Flocking Agent and the optimisation thereof

We were given a flocking simulation that needed to be optimised and customised for others (designers) to be able to use.

My first thought was to try and do a custom user interface screen where the different variables could be set, but this is not Unity, it is c++ and that is a hell of a task for me to try and do.

To start, I did have it set up so that the number of prey and predators could be input from the main screen before it processed the information and ran the simulation.

I decided that a csv file would be the best option for a budding developer to input the ranges of the variables that could be affected by this simulation.  Unfortunately, there was no way for me to hard code parameters for the variables to fall between.  I could have made it part of the csv file, but then they could be changed by the designer, by design or by accident.

I also wanted to set up pack behaviours for the predators so they would form their own groups and chase down the prey, working together.  As part of this, I would need to set up a Quadtree for all the flocking agents, in part to minimise the amount of calls to every other agent in the simulation.

This represented the first major problem of this challenge.  I could find plenty of various coding pieces and pseudo code to do the job, but I had no idea of how to implement it into my scene.

The other major problem was introducing collisions, whereby the predators would eat their prey once they caught up with them.  I struggled with these for the better part of  two weeks.  I was able to implement the collisions but had to drop the Quadtree because time was nearly up for delivery of this project.

My only optimisation was the standard oem threading that was implemented for a for loop that went through every prey and then looped through every prey again, checking for positions and group tendencies, but this had to be removed as it no longer became thread safe when I had the predators consume any prey that it caught.

The full features of my Flocking simulation can be seen in the above video.  The csv file to Initialise the simulation, the actual simulation, the csv file showing the 5 number summary of important information on closing the simulation and the heat map, generated by the simulation.

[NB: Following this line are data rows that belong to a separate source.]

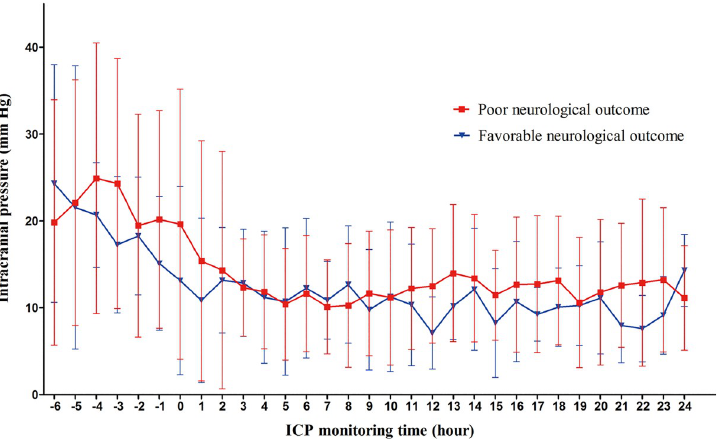
Fig 2. ICP patterns in 20 patients with established RICH before BCT, and monitored from 6 h before BCT. Four patients had favorable neurological outcome while 16 patients had poor neurological outcome. The ICP curves show the means ± standard deviation at each monitoring time. ICP, intracranial pressure; RICH, refractory intracranial hypertension; BCT, barbiturate coma therapy.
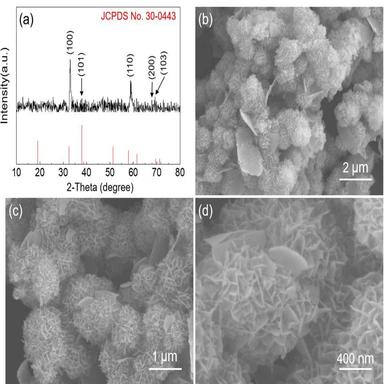
(a) XRD pattern of β-Co(OH)2 microflowers, and (b-d) SEM images of β-phase Co(OH)2 microflowers in different magnifications.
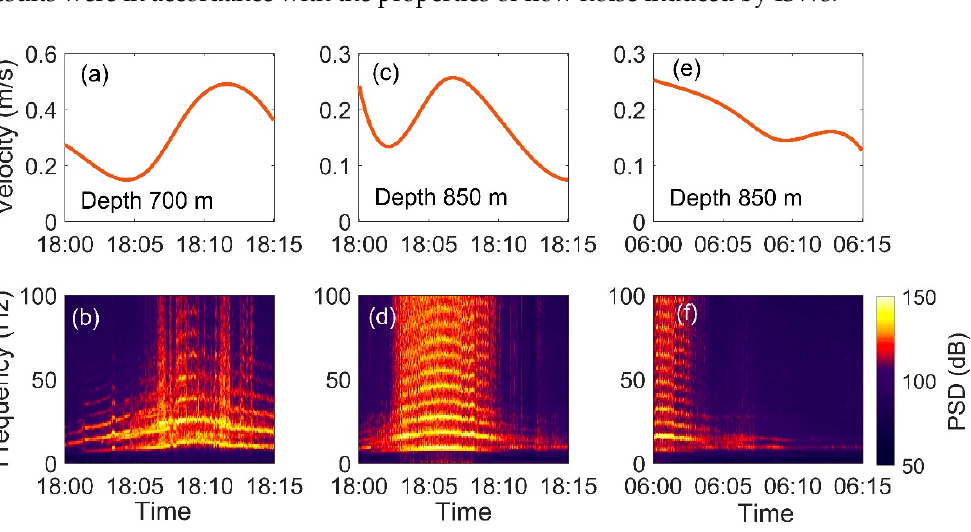
Figure 5. Flow velocities and time–frequency spectra (dB) of the C058 hydrophone (700 m) on ( a , b ) 14 March 2017. Flow velocities and time–frequency spectra of the C010 hydrophone (950 m) on ( c , d ) 1 October 2016 and ( e , f ) 21 September 2016. The depth on the figures represents the depth at which the flow velocity was measured.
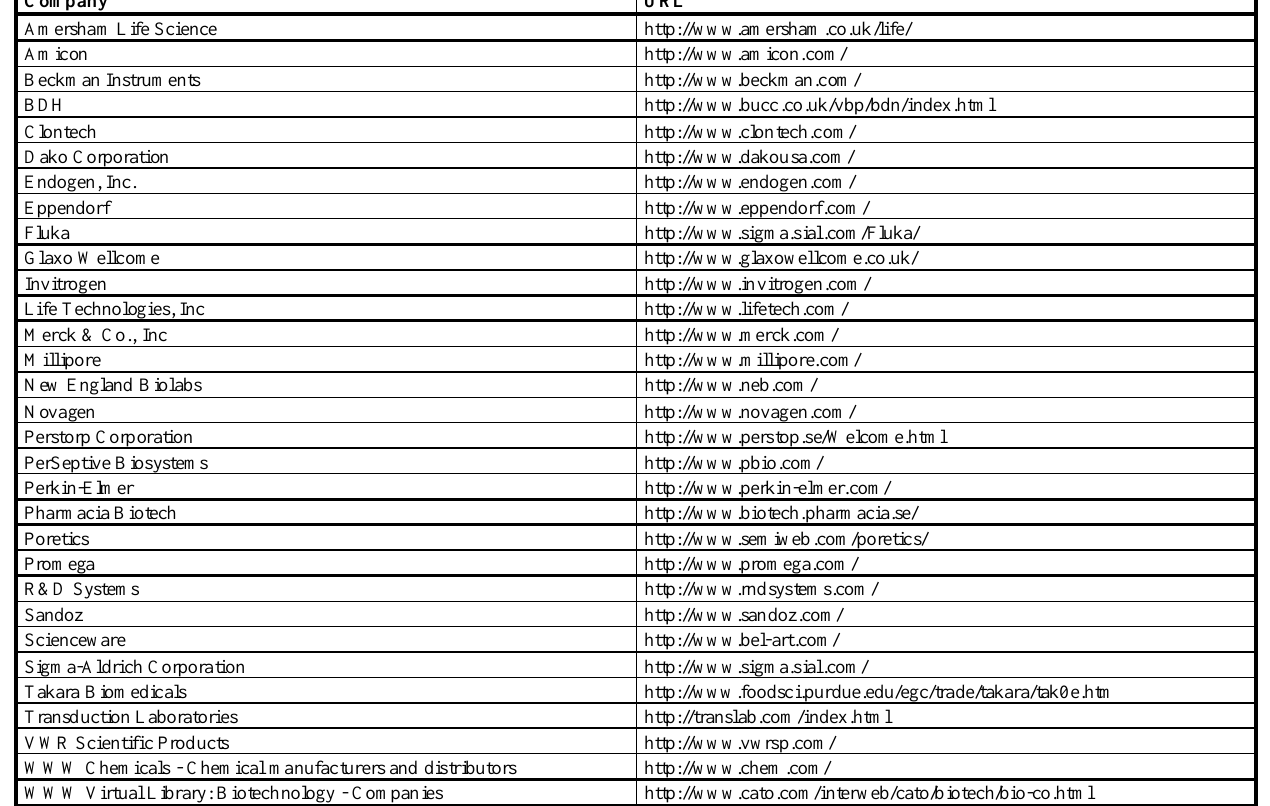
Table 6 - Companies and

The feedback showed that this problem went into way more depth than I thought we were needing to go.  There were many more options for optimisation than I thought possible.  I could have gone through the code and replaced division, where applicable, with multiplication, for example, re-writing x/3 as x * 0.3.  Multiplication happens quicker than division.

I could have set up all if statements so that they ran as true for most occasions when entered.  If they run true the code carried on with what is loaded, whereas if they run false, new code needs to be loaded for the program to continue.

I could also have changed code regarding the checking of distances.  Instead of checking the distance between two vectors, I could have taken the sqrMagnitude of the two vectors, converted that into a float and checked if the float was less than a certainDistance * certainDistance.

For example:

float distanceApart = 5f;

float offset = (other.position – transform.position).sqrMagnitude;

if(offset < distanceApart * distanceApart)

{

//do stuff

}

The reason that this is quicker is because checking the distance between them will result in a Squared Root operation, which is slower than using the sqrMagnitude which is using and comparing variables that are multiplied.

It is unfortunate that I didn’t have another three weeks to work on this, but by the same token, I didn’t understand how much depth was required to “solve” most of this problem.  I thought implementing a Quadtree (or similar) and some form of threading would suffice.  If I had this to do again, I would have optimised the hell out of it, but without decent C++ skills, I would still struggle to implement a Quad tree.